◆ **WHAT YOU HAVE TO DO**
Reproduce each line from the first in the data through the line that contains "Con buena higiene, revisiones" exactly; give nothing else.

─── RECORD SET ───

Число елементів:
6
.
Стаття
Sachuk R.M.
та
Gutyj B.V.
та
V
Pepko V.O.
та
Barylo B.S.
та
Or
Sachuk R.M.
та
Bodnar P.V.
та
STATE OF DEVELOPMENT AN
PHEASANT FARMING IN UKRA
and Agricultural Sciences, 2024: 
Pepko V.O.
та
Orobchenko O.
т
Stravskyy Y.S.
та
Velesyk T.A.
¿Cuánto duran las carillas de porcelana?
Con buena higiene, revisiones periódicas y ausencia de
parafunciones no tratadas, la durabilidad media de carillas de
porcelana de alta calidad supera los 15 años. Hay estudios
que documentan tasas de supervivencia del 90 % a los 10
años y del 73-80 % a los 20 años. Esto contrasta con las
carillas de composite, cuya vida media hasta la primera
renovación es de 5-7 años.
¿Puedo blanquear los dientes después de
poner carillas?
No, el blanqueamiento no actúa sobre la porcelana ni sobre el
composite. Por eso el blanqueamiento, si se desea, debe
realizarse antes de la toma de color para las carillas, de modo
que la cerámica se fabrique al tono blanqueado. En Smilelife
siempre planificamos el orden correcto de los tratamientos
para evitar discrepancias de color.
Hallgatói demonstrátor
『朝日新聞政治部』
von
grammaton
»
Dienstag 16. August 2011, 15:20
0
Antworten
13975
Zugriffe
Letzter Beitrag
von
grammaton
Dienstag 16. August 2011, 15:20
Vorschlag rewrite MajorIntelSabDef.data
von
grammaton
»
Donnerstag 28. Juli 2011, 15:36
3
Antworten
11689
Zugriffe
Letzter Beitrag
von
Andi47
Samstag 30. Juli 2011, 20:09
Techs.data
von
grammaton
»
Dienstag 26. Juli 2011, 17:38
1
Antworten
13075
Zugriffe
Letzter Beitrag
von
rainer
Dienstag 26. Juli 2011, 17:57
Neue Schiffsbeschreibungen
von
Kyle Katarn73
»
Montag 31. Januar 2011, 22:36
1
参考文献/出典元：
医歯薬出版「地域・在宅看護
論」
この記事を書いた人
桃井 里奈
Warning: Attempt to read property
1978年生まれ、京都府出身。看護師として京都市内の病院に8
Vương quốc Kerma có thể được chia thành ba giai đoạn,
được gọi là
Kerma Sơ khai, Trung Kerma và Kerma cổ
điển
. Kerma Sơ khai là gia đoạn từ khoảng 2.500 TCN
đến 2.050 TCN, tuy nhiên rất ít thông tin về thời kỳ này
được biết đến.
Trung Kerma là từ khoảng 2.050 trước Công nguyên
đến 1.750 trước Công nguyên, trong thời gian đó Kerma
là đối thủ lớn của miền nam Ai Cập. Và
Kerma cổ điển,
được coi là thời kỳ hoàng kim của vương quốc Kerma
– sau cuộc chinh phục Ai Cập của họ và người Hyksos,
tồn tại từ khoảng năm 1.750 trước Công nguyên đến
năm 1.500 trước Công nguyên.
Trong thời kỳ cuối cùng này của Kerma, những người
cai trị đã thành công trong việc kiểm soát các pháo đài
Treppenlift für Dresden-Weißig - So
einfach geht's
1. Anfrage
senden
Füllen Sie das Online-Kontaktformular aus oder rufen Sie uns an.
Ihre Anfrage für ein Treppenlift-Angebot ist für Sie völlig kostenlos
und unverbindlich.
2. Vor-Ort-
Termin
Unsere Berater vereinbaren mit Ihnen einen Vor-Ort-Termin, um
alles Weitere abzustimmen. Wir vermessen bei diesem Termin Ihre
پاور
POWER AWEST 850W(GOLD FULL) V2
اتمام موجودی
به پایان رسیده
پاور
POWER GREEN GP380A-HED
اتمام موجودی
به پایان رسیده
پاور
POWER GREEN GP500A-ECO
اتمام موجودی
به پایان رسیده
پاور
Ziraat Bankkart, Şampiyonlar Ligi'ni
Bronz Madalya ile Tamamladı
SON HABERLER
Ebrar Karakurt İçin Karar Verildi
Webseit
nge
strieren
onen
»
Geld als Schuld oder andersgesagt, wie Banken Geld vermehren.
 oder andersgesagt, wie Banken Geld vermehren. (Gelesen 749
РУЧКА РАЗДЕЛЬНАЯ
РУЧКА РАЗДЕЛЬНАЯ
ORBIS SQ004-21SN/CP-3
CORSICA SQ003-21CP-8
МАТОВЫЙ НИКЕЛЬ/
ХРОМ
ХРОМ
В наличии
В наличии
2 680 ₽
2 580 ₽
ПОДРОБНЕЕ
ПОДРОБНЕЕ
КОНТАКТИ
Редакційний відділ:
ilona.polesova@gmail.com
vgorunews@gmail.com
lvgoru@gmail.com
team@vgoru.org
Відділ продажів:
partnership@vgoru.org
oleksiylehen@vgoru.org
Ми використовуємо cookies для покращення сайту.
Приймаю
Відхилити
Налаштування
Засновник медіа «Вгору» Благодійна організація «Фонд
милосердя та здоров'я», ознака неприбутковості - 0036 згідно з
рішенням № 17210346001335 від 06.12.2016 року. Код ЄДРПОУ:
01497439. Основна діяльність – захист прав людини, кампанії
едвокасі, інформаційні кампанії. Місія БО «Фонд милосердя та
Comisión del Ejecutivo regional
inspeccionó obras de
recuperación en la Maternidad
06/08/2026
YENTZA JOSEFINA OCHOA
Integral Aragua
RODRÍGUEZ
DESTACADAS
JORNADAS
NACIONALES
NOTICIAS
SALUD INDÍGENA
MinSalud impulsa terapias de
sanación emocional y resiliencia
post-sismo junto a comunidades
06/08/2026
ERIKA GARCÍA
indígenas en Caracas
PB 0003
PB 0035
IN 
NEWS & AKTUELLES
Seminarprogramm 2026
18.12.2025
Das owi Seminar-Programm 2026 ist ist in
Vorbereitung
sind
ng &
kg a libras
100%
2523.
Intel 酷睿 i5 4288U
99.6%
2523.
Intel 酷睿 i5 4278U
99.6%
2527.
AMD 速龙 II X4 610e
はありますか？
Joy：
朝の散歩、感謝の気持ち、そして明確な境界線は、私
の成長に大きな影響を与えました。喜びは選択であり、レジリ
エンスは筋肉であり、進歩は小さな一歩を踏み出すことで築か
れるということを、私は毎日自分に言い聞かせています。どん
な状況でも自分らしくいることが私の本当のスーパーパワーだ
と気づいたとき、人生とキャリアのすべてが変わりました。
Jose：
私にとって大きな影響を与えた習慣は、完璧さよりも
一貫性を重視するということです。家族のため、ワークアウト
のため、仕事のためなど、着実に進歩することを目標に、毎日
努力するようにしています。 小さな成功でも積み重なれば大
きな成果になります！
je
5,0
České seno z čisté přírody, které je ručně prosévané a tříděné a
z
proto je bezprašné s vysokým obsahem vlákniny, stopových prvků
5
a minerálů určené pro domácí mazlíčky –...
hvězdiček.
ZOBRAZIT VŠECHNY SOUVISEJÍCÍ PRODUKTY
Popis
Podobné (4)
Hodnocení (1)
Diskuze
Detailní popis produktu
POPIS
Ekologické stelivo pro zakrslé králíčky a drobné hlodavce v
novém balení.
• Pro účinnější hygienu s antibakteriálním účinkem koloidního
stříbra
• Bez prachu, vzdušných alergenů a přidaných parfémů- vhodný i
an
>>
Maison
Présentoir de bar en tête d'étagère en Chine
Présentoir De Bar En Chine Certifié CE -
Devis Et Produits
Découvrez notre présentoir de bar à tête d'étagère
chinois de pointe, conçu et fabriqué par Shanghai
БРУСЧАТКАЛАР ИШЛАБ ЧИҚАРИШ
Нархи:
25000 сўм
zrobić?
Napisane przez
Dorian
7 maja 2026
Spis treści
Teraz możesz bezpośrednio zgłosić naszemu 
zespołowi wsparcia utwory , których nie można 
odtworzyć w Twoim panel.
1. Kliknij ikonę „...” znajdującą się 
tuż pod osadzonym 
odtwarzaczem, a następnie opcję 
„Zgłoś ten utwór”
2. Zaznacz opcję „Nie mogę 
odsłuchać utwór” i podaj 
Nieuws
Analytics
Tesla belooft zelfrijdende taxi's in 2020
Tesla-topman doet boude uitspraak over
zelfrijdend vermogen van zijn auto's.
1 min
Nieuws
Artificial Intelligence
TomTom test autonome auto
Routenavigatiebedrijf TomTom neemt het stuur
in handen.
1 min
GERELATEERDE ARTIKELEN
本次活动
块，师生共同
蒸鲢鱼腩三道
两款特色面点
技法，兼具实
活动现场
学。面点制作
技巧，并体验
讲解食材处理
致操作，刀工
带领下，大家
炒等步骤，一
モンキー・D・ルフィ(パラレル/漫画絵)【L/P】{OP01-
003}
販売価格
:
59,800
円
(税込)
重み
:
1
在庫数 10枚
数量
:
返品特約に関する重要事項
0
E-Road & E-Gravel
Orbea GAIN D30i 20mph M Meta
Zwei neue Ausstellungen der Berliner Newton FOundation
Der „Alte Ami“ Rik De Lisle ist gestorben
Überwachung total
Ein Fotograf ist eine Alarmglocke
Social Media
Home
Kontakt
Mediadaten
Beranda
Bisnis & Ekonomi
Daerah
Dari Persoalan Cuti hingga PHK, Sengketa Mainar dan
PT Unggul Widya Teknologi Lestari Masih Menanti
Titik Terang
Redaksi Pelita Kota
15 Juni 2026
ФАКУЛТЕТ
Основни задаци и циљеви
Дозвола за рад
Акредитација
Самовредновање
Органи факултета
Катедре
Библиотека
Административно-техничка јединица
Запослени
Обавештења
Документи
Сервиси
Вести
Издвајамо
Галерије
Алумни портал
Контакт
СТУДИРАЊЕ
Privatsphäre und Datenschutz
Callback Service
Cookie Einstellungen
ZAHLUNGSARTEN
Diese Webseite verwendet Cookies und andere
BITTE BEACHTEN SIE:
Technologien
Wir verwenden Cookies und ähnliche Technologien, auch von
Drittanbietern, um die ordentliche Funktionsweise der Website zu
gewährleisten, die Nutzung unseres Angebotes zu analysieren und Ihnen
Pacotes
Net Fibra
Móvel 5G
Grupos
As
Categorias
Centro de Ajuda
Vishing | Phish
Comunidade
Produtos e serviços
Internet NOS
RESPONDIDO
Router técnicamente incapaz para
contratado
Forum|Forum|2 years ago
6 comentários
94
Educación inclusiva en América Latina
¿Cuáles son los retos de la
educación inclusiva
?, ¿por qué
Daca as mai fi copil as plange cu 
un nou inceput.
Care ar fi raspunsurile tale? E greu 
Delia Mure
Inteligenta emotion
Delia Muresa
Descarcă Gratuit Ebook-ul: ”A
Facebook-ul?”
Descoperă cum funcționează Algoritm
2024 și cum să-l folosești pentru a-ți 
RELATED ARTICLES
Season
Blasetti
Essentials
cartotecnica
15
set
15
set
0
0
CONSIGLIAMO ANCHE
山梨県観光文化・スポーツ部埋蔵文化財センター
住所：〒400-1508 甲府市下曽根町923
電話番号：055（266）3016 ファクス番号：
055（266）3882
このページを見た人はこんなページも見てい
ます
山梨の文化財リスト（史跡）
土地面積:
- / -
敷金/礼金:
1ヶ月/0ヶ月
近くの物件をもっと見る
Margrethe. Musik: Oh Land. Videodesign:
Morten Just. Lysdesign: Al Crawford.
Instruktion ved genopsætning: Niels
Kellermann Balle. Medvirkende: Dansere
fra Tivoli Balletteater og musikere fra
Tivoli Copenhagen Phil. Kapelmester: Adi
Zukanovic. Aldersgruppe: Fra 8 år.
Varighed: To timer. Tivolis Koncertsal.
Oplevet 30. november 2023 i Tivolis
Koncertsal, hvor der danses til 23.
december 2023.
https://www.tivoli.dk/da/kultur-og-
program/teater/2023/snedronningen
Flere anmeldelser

───

◆ **EXERCISE RESPONSE**
Число елементів:
6
.
Стаття
Sachuk R.M.
та
Gutyj B.V.
та
V
Pepko V.O.
та
Barylo B.S.
та
Or
Sachuk R.M.
та
Bodnar P.V.
та
STATE OF DEVELOPMENT AN
PHEASANT FARMING IN UKRA
and Agricultural Sciences, 2024: 
Pepko V.O.
та
Orobchenko O.
т
Stravskyy Y.S.
та
Velesyk T.A.
¿Cuánto duran las carillas de porcelana?
Con buena higiene, revisiones periódicas y ausencia de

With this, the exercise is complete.